Your objective:
Every entry is to be transcribed as it stands. Images stay out.

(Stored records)
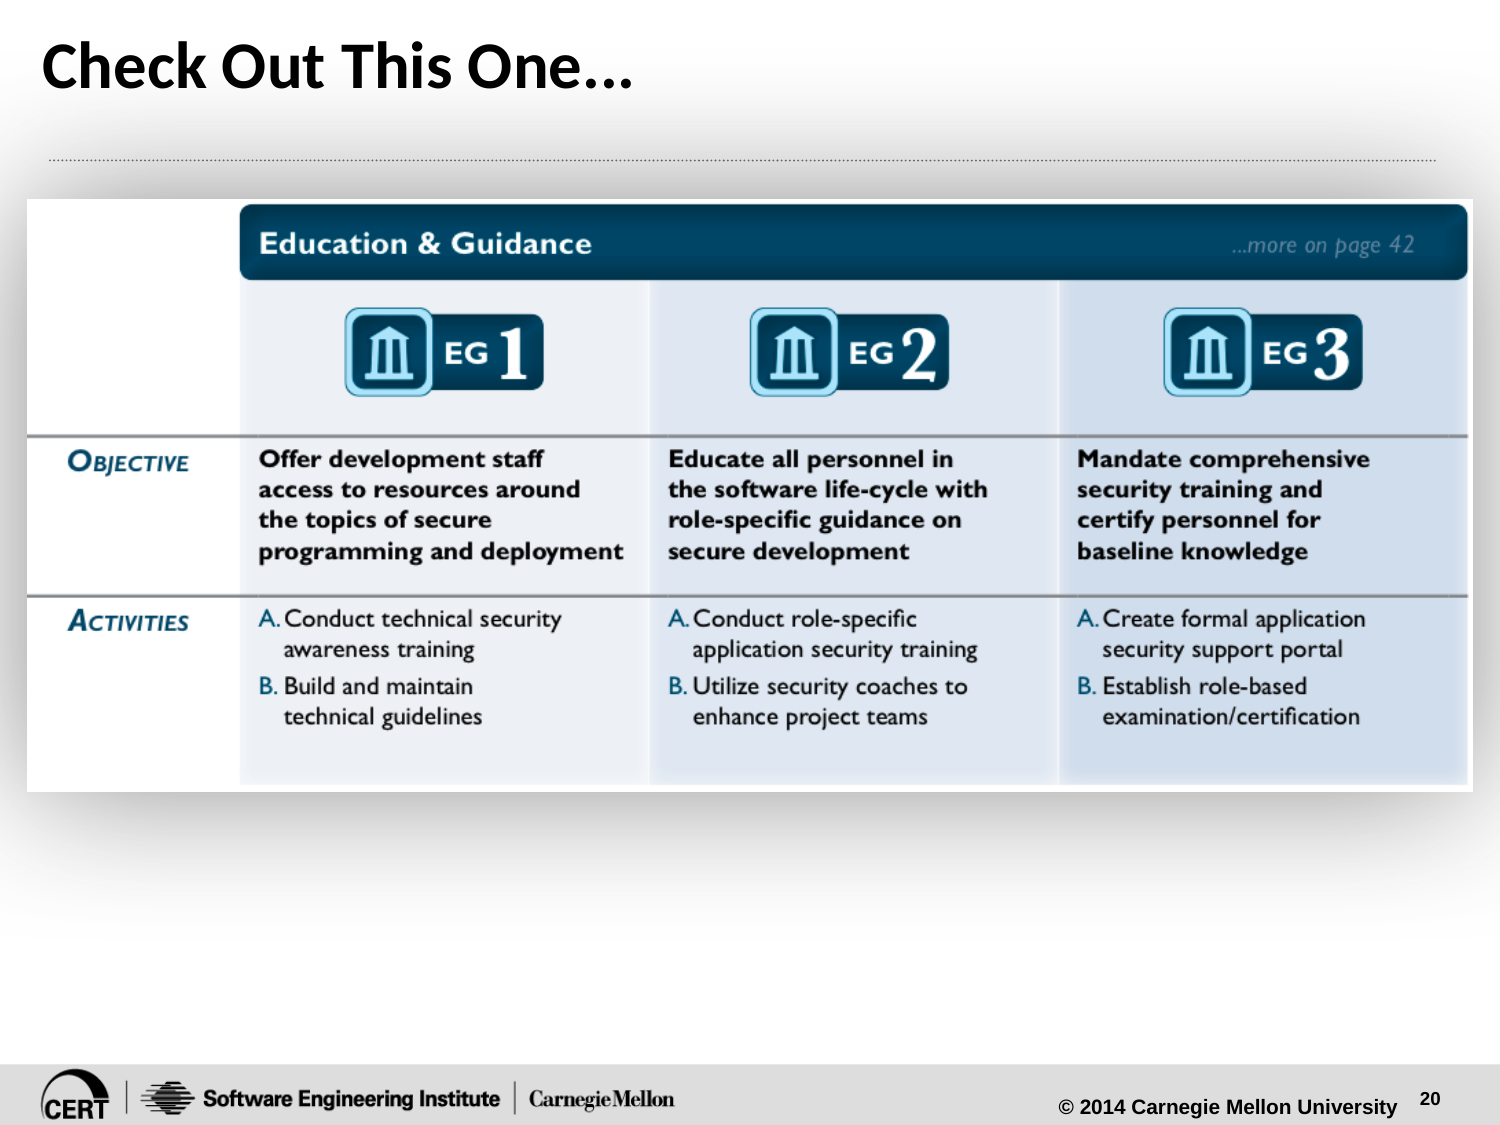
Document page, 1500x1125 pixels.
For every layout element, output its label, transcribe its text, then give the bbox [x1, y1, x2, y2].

picture [27, 199, 1473, 793]
title Check Out This One... [42, 37, 1434, 106]
picture [24, 1065, 688, 1125]
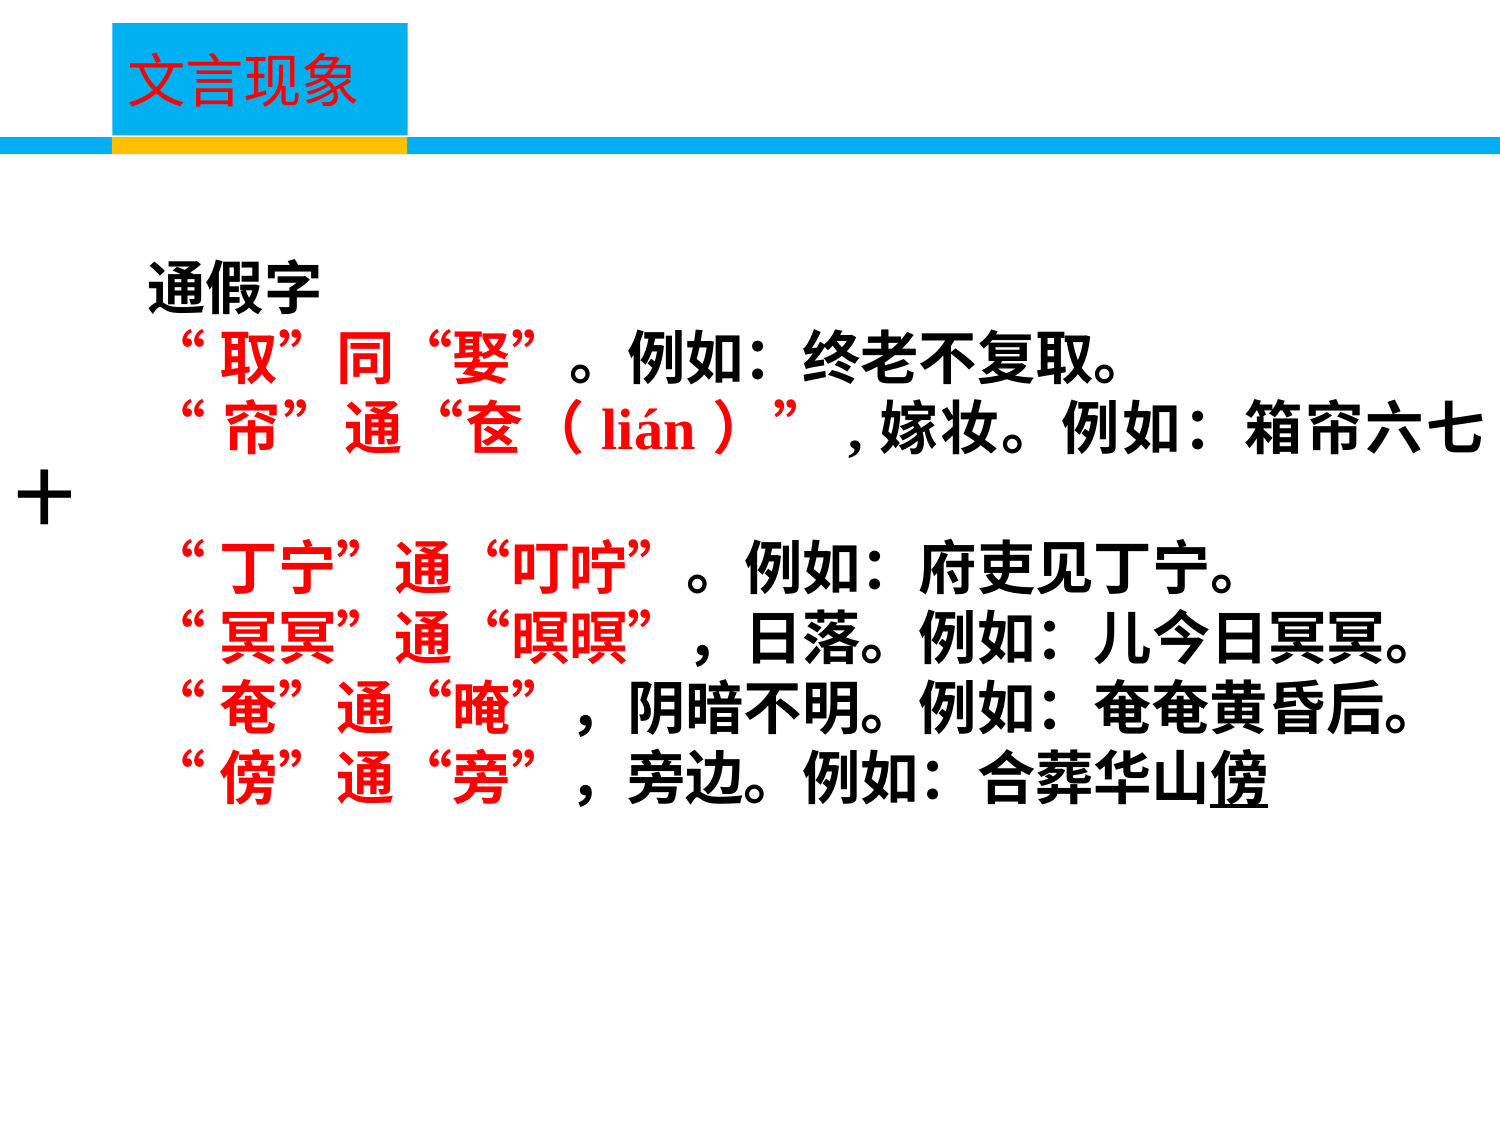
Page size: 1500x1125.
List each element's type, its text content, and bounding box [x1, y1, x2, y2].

Answer space:
Document page, 1500x1125 pixels.
For every layout element, output its label, transcribe its text, then give the bbox [x1, y1, x2, y2].

picture [27, 199, 1473, 793]
title Check Out This One... [42, 37, 1434, 106]
picture [24, 1065, 688, 1125]
Page size: 1500x1125.
List each element's type, its text content, and bounding box [x1, y1, x2, y2].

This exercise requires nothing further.